◆ Required work: Among the entries that follow, find every line with the word "brown" and list it.

Data provided Block Start

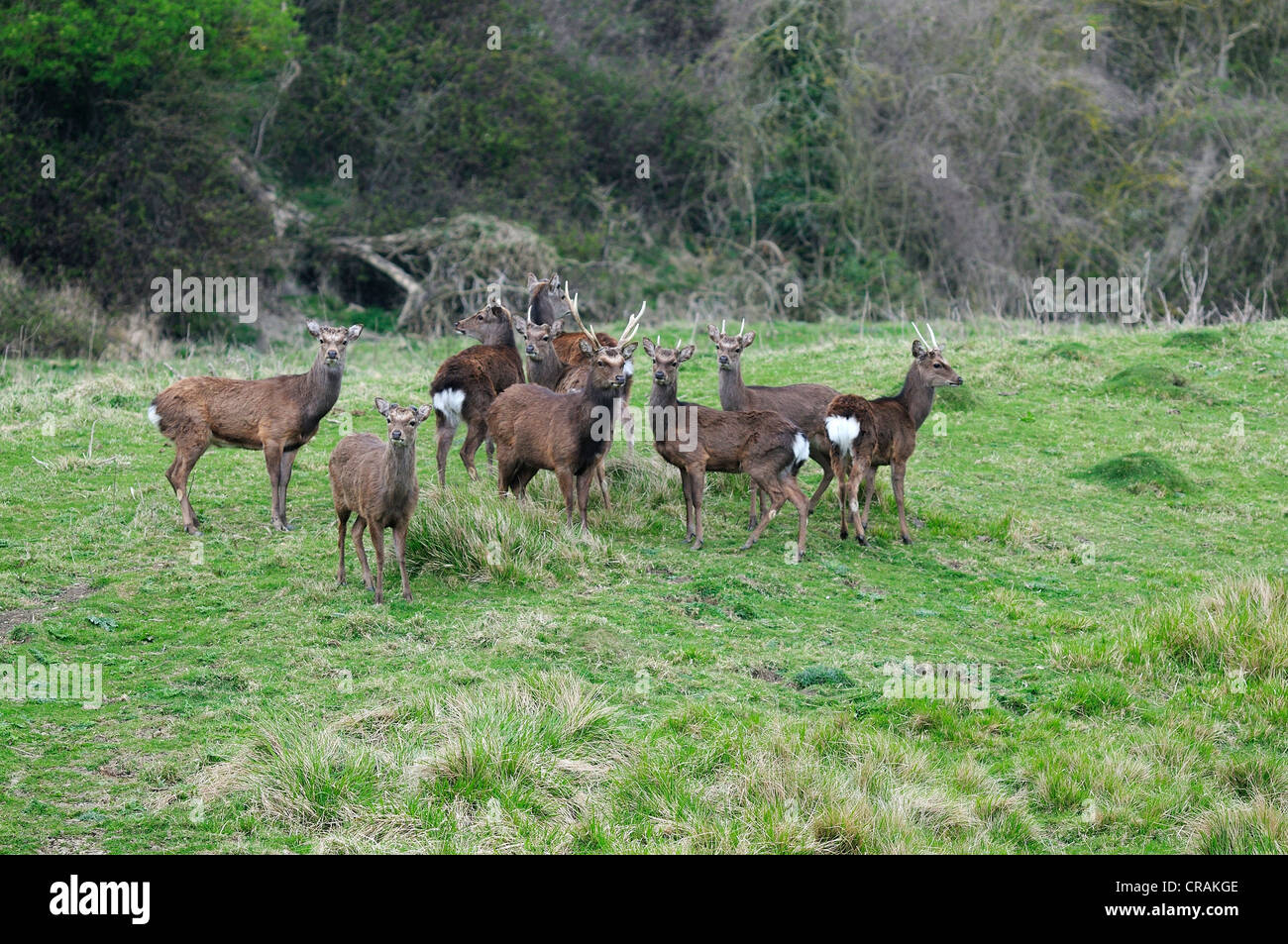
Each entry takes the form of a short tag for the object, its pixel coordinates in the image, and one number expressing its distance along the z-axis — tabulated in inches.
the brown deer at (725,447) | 440.1
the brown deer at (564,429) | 430.9
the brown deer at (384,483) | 368.2
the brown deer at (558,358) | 501.4
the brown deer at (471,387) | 487.2
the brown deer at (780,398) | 480.7
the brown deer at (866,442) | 454.6
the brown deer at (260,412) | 441.7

Data provided Block End

◆ Task answer:
the brown deer at (725,447) | 440.1
the brown deer at (564,429) | 430.9
the brown deer at (384,483) | 368.2
the brown deer at (558,358) | 501.4
the brown deer at (471,387) | 487.2
the brown deer at (780,398) | 480.7
the brown deer at (866,442) | 454.6
the brown deer at (260,412) | 441.7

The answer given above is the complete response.